Bloomberght
Bloomberg HT Görüş Cüneyt Başaran Syriza seçimleri kazandı ama piyasanın güvenini kazanabilecek mi?

Syriza seçimleri kazandı ama piyasanın güvenini kazanabilecek mi?

Giriş: 26 Ocak 2015, Pazartesi 12:21
Güncelleme: 26 Ocak 2015, Pazartesi 12:47

Yunanistan’da seçimler yapıldı ve aşırı sol parti Syriza beklenenin de üzerinde %36'lık bir oyla zaferini ilan etti. İktidardaki Samaras’ın Yeni Demokrasi Partisi ise %27 seviyesinde kalmış gözüküyor. Seçimlerin hemen ardından Tsipras yaptığı açıklamada Independent Greeks partisi ile koalisyon kuracaklarını açıkladı. Böylece Tsipras'ın başbakanlığının yolu açılmış oldu.

Syriza seçimleri kazandı ama gözler ekonomide.

2010’da başlayan kriz ve bugüne kadar yaşananlar, hiç kuşku yok ki Yunan seçmeninin tercihlerini değiştirmiş.

” Artık kemer sıkmak yok” ya da ” Troika evine dönsün, onların parasına artık ihtiyacımız yok” diyen Syriza, seçmeni ikna etmiş. Ama piyasaları ikna edebilecek mi? Zor!

Samaras aslında ekonomide fena işler yapmadı.

Seçimlerin kaybedenlerinden biri hiç kuşkusuz Samaras'ın Yeni Demokrasi Partisi, ancak bu sonuca gelmeden önce, gelin nasıl bir ülke Yunansitan, birlikte hatırlayalım.

Borç/GSMH’si %170 olan bir ülke. IMF+AB’den toplam 240 milyar euro borç almış bir ülke. Toplam borç stoğu 320 milyar euro olan bir ülke; Yunanistan.

2010'da yapılan anlaşmalar sonrasında ise ekonomide önemli hamleler yapıldı.

En önemlisi ekonomi artık küçülmüyor, büyüyor. 6 yıllık kriz, 2 kurtarma paketinin ardından 2014 üçüncü çeyrekte %0.7 ile Avrupa’nın en hızlı büyüyen ülkesi oldu. Tabi belirtmekte fayda var, kriz öncesine göre GSMH hala %27 küçülmüş vaziyette.

Diğer gelişme; alınan önlemler, artırılan vergiler sonrası Yunanistan artık küçük de olsa faiz dışı fazla veriyor. Yani faiz ödemeleri hariç toplanan vergiler giderleri karşılıyor.
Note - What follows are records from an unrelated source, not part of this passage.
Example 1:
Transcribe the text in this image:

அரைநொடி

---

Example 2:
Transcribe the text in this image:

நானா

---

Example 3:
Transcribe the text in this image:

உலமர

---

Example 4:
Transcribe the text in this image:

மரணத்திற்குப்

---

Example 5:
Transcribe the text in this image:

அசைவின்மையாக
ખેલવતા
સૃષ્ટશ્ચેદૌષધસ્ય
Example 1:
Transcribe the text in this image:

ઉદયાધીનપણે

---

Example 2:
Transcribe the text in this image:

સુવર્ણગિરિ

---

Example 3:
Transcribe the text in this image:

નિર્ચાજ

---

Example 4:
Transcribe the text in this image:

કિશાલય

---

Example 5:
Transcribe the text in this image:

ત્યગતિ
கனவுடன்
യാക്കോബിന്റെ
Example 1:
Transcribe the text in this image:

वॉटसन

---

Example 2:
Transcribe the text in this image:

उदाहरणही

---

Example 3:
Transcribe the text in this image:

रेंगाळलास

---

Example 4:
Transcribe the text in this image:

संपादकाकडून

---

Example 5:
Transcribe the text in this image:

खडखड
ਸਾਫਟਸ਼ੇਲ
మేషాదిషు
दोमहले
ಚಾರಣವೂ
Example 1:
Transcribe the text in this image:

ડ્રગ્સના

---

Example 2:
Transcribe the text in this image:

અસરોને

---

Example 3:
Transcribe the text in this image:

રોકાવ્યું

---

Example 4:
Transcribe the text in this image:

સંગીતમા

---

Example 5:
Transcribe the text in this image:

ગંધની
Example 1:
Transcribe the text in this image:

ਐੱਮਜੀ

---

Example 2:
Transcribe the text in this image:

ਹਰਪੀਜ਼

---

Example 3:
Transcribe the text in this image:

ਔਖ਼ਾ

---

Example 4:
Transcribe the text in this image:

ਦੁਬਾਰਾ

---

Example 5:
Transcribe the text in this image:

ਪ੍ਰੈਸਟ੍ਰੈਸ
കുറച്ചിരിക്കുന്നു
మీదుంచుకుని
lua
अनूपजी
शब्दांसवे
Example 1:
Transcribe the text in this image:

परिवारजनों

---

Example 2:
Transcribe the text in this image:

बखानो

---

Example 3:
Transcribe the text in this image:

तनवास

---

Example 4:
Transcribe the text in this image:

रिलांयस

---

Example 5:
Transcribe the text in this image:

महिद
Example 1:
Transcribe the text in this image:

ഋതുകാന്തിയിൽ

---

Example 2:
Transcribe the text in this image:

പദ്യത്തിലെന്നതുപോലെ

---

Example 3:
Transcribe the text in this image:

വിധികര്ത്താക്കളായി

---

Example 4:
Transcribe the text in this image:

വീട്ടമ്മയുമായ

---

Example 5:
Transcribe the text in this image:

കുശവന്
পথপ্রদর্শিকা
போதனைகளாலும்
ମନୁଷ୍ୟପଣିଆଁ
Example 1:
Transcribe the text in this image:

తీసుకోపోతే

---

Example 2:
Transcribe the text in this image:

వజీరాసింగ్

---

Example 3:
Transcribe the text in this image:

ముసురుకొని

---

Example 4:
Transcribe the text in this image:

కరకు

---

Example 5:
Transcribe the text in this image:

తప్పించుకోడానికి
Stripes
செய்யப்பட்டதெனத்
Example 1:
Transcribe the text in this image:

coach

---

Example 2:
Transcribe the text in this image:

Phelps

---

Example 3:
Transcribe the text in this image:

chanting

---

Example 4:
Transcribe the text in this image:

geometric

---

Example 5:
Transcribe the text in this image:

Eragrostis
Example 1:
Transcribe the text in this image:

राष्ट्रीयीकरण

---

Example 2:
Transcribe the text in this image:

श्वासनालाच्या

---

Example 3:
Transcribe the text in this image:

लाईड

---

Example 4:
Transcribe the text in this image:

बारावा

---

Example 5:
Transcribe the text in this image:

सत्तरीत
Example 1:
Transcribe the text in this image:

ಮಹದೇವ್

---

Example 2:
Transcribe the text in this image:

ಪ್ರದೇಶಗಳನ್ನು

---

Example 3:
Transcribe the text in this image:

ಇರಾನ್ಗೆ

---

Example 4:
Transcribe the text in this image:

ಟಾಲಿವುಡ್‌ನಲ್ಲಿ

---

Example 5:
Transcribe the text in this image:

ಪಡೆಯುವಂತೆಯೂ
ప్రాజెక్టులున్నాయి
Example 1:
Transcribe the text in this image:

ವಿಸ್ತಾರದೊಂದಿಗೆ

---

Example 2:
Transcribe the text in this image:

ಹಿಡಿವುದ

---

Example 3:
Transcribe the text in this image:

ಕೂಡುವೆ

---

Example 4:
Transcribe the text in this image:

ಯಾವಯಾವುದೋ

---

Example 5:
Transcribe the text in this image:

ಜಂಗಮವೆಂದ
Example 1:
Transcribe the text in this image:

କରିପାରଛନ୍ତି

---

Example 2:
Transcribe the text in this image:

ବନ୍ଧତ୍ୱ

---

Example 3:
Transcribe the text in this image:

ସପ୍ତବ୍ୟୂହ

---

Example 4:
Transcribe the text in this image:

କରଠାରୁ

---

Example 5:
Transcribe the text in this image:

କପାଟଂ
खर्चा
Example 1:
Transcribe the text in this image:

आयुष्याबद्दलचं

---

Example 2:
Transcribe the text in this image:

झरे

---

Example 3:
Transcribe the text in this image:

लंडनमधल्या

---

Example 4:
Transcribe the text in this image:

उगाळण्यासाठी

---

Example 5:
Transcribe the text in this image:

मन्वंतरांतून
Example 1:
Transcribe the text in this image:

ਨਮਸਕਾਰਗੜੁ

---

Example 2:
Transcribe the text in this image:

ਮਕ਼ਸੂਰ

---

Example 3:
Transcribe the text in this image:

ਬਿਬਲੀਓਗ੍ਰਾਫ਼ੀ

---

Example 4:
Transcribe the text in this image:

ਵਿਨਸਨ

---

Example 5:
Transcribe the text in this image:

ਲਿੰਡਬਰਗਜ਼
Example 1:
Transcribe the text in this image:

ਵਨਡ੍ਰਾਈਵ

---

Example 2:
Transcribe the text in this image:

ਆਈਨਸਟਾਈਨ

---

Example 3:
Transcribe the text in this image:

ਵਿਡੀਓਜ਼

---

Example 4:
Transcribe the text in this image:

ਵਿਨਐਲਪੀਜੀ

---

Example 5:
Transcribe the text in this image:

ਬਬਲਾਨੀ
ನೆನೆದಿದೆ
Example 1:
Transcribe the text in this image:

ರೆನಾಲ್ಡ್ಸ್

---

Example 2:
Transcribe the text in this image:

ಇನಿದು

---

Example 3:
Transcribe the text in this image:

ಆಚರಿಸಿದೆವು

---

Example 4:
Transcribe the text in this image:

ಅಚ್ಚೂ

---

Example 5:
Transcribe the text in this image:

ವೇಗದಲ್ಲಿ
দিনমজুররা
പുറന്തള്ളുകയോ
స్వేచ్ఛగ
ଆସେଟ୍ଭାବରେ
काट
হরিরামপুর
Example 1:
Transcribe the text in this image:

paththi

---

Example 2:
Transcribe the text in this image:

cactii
Ancak Troika’ya göre bu yeterli değil. Borç/GSMH’nin %120’lere düşmesi için faiz dışı fazlanın %4.5’lere çıkıp orada kalması lazım.

Diğer konu borç stoğu ve fonlama maliyeti. Yunanistan’ın AB’den aldığı iki türlü fonlama var. İlki direkt üye ülkelerden ikili anlaşmalarla. Burada yapılan düzenlemeler ile borcun vadesi 2041’e kadar yayıldı. Maliyeti ise Euribor+300/400 baz puandan sadece +50 baz puana kadar indirildi.

Yunanistan’a AB’den giden ikinci tür para ise EFSF fonundan. Burada da vade 30 yıla yayılmış durumda. Yunanistan ilk 10 sene hiç borç ödemiyor ve faiz EFSF’nin borçlanma maliyetinin sadece 100 baz puan üstü.

Kısaca Yunanistan’ın 240 milyar euroluk şikayete konu olan borcunun maliyeti ortalama %4’ler seviyesinde ve yine ortalama vadesi 16 yıl.

Bu açıdan bakıldığında Yunanistan’ın borç ödeme durumunun İspanya ve İtalya’dan çok farklı olmadığı ve borç/GSMH‘nin %170’lerde olmasının çok sorun yaratmadığı görülüyor.

Peki bu durumda Yunanistan neden şikayetçi?

Yunan halkı eskisi gibi olsun istiyor. Avrupa ortalamasının 2 katı üzerinde memur maaşı olsun, özelleştirme olmasın istiyor. Haklı olarak %28 işsizliğe isyan ediyor ama daha fazla kemer sıkmak istemiyor.

Maalesef bu da çok kolay gözükmüyor.

İngilizlerin dediği gibi; ” You can’t have the cake and eat it too.”